Varandaí, lembram-se?
Para quem leu o Conto de Natal, recente portanto, voltam aqui outros casos, corriqueiros e comuns dessas pequenas e esquecidas cidades deste Brasil imenso. Algo típico e corriqueiro.
Varandaí, lembram-se?
Pelo menos duas vezes por semana, às vezes três, numa das esquinas do centro, era fatal o encontro do seu Zico sapateiro com o Berto, funcionário aposentado da Prefeitura.
Sabiam de tudo porque uma trombada de bicicletas que fosse, corria a pequena cidade em poucos minutos, de boca em boca. Mas tudo numa boa e compreensível, dentro de um modus vivendi típico, quase inocente daquele rincão esquecido.
E, num repente, os dois amigos se cruzam e evidentemente param.
Ofegante, o sapateiro, posta seu braço direito no ombro do amigo, sinal de que vinham muitas novidades. Seu Berto, justamente com hora marcada no dentista, sequer revelaria essa premência, afeitos um e outro ao máximo de consideração recíproca.
Então fala seu Zico:
– Antes de ontem, o sono caíra tão bem que, muito mal abri os olhos fechei-os de novo. Quis desfrutar da cama macia mais um pouquinho. Dei-me à fraqueza de cogitar de um repouso alongado, mas, barbaridade! Havia programado deixar o carro para revisão às sete em ponto!
Eram oito e quinze.
A essa altura, amigos de todas as horas, seu Berto se conformou com a muito provável perda em relação ao dentista.
Seu Zico, de novo:
– Tomei uma xícara de café com duas bolachas e pensei em terminar depois. Também nem chegara a ser um sacrifício.
E assim continuou seu Zico seu relato.
Uma vez na rua ele dera andamento aos compromissos e necessidades do dia.
Visita ao Banco, compra de produtos de limpeza. Em verdade, quase à hora do almoço, percebera já que os encargos pediam horário ainda vasto.
Ao voltar para casa, dona Vetusta indaga:
– E a carne que lhe pedi, você trouxe?
Foi aí que ele se sentou, como já a se defender das prováveis investidas da consorte. Com sorte, imaginem não fosse.
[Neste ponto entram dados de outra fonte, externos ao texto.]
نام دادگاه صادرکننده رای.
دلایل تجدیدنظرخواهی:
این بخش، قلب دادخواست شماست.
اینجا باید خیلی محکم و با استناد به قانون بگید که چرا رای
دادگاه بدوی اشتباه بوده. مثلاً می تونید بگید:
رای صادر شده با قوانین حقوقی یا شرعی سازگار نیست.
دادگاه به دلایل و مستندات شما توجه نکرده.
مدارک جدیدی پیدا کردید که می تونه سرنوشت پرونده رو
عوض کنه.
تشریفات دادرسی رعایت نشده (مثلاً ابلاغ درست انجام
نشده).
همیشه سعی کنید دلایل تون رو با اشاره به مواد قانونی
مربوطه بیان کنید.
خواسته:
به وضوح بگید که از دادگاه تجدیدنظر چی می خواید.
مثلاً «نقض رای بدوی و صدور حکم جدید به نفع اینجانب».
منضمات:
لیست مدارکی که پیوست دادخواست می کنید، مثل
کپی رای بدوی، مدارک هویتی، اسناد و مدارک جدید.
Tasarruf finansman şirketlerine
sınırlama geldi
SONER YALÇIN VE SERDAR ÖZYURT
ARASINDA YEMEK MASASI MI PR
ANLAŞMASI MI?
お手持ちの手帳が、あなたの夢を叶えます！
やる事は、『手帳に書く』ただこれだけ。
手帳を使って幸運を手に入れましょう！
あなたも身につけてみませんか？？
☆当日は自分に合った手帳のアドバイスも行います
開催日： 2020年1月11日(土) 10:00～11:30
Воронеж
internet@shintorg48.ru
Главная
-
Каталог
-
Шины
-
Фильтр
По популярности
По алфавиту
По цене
Seu Zico se sentou e na mesma hora pôs-se em pé:
– Estou indo como avião ao açougue e trago aqueles croquetes semiprontos.
De fato, fora um pé lá e outro cá. Retornou com ares triunfantes a mostrar que a falha fora sanada. Ufa!
Além da revisão do carro, adiada, ficou ainda evidenciado que outros compromissos haveriam de ser reprogramados.
Os idosos, pelo menos os relativamente conservadores e tradicionais, conseguem sim um pouco ao menos, evidenciar a supremacia do ontem, em termos de serenidade e paz. Claro, à evidência mais ainda da incerteza e do por hora incerto do amanhã.
De volta para casa, seu Zico já se aprestava a acomodar-se na poltrona na busca do noticioso do dia, quando soou a campainha.
Era o leitor da luz e força, no seu olá, quase colado ao seu delicado tchau.
Numa virada da prosa de um só, cada um na sua, o afobado Zico e o amigo, este com um pé na soleira da porta, – algo que sequer costumeiro o morador ali estranharia, – prosseguia seu inflamado relato. E tocou numa ferida de ambos, a insignificância do valor das aposentadorias, num Brasil em que nem de esmola mereceria a alcunha.
Essa ocorrência, fatos, aqui resumidos ao extremo, concorreram para que seu Berto, por sua vez, desistisse de ir ao dentista. O nível dessa tênue e ao mesmo tempo espontânea delicadeza, não usara o sr. Berto como desculpa, para safar-se desse incômodo, vocábulo por sinal aqui mal colocado, até porque dessa interrupção, nenhum estremecimento haveria entre eles. Ainda existem afeições dessa ordem, sabia?
Não se fizera ainda, nesta crônica, a citação da esposa do sr. Berto, dona Aurora, também simples e prestativa, tanto que admirada regente do coro da Igreja Matriz.
Na referência anterior, a do Natal, fez-se alusão ao interesse dos moradores nos jogos de futebol. Sim, ambos os esquadrões, Democrata e Itaguaí, não chegaram ainda vez nenhuma além de um bicampeonato. O tri, acalento eterno dos dois confrontantes.
Mas, neste ano, o Itaguaí sai na frente, por trazer feito o bicampeão mais recente.
E um detalhe, Zico e Berto, torcedores antagônicos.
Essa, porém, uma outra história. Quem sabe?